(Work task):
Quote, word for word, every line starting at the line that contains "thumb ip: (372, 874)" and ending with the last line of the records; include both of these lines and no others.

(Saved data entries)
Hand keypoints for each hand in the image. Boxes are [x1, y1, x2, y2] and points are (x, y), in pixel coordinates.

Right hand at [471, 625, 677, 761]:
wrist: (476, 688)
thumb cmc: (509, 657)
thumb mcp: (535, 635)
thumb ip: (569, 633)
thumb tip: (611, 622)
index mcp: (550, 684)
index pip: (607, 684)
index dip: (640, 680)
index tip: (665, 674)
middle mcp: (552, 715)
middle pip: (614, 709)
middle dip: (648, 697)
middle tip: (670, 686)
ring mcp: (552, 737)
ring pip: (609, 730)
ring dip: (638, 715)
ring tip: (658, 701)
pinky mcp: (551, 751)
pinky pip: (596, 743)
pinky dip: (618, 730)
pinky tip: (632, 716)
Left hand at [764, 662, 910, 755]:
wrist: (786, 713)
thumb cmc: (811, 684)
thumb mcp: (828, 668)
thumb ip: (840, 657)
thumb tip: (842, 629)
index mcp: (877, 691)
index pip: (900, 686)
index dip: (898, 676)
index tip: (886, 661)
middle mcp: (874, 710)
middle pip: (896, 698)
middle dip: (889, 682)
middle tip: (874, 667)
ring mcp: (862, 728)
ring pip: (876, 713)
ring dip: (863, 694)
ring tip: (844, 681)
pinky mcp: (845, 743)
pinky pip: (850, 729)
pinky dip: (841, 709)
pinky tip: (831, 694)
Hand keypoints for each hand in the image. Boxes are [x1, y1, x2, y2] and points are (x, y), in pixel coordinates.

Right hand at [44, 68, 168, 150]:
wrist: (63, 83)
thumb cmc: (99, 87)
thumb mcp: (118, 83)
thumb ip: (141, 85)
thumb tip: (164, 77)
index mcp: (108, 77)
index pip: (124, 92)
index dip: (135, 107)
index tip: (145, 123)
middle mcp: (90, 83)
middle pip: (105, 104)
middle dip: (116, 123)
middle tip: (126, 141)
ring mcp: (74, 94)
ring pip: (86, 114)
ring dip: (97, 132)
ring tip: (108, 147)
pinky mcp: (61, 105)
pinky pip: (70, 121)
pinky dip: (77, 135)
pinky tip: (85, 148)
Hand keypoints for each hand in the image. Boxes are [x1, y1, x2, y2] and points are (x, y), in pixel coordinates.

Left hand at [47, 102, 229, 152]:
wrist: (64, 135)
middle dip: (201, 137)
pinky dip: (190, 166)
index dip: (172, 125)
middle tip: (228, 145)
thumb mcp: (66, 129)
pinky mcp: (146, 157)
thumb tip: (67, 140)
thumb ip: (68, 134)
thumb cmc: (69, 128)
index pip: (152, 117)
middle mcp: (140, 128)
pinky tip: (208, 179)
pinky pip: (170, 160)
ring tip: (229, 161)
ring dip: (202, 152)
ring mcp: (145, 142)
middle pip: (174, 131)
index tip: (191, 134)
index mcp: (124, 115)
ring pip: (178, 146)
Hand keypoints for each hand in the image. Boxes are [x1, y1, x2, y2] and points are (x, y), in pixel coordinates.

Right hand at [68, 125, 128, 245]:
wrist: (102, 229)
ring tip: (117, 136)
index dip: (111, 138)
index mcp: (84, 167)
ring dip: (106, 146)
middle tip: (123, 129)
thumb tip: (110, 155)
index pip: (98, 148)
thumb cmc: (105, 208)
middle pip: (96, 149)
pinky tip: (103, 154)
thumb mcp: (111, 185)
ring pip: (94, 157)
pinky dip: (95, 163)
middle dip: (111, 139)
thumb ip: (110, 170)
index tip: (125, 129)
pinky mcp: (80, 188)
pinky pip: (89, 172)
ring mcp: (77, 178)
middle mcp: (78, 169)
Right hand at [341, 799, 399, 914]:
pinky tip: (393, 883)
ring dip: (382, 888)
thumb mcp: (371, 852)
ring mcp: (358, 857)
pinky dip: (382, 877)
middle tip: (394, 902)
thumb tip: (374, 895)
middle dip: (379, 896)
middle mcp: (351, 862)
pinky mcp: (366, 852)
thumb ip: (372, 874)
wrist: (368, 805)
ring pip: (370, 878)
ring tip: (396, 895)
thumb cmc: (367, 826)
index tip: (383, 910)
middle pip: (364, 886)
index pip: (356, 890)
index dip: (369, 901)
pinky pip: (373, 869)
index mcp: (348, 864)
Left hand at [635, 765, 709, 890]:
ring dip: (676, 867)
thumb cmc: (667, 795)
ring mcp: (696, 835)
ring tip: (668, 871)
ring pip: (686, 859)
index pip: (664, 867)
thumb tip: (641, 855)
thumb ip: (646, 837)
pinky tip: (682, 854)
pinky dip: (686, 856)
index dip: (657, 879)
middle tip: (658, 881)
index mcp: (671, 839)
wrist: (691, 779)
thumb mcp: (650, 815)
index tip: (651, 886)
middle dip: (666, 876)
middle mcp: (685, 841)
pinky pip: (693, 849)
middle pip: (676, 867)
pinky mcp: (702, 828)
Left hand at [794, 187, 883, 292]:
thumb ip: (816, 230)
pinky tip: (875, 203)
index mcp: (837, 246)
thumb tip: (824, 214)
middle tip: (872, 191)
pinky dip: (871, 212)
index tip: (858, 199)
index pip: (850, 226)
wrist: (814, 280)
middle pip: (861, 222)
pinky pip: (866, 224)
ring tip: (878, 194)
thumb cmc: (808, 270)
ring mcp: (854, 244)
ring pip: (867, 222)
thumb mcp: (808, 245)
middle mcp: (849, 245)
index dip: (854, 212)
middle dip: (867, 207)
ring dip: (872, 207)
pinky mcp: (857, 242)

(Your solution):
thumb ip: (372, 874)
wrist: (368, 805)
ring pip: (370, 878)
ring tip: (396, 895)
thumb cmc: (367, 826)
index tip: (383, 910)
middle pip: (364, 886)
index pip: (356, 890)
index dip: (369, 901)
pinky pip: (373, 869)
index mcp: (348, 864)
Left hand at [635, 765, 709, 890]:
ring dip: (676, 867)
thumb cmc: (667, 795)
ring mcp: (696, 835)
ring tip: (668, 871)
ring pip: (686, 859)
index pip: (664, 867)
thumb tip: (641, 855)
thumb ip: (646, 837)
pinky tip: (682, 854)
pinky dip: (686, 856)
index dip: (657, 879)
middle tip: (658, 881)
index mcp: (671, 839)
wrist: (691, 779)
thumb mcp: (650, 815)
index tip: (651, 886)
middle dip: (666, 876)
middle mcp: (685, 841)
pinky pip: (693, 849)
middle pip: (676, 867)
pinky mcp: (702, 828)
Left hand at [794, 187, 883, 292]:
thumb ip: (816, 230)
pinky tip: (875, 203)
index mcp: (837, 246)
thumb tip: (824, 214)
middle tip: (872, 191)
pinky dip: (871, 212)
index tip: (858, 199)
index pip: (850, 226)
wrist: (814, 280)
middle pip: (861, 222)
pinky pip: (866, 224)
ring tip: (878, 194)
thumb cmc: (808, 270)
ring mcp: (854, 244)
ring pip: (867, 222)
thumb mcp: (808, 245)
middle mcp: (849, 245)
index dip: (854, 212)
middle dip: (867, 207)
ring dip: (872, 207)
pinky mcp: (857, 242)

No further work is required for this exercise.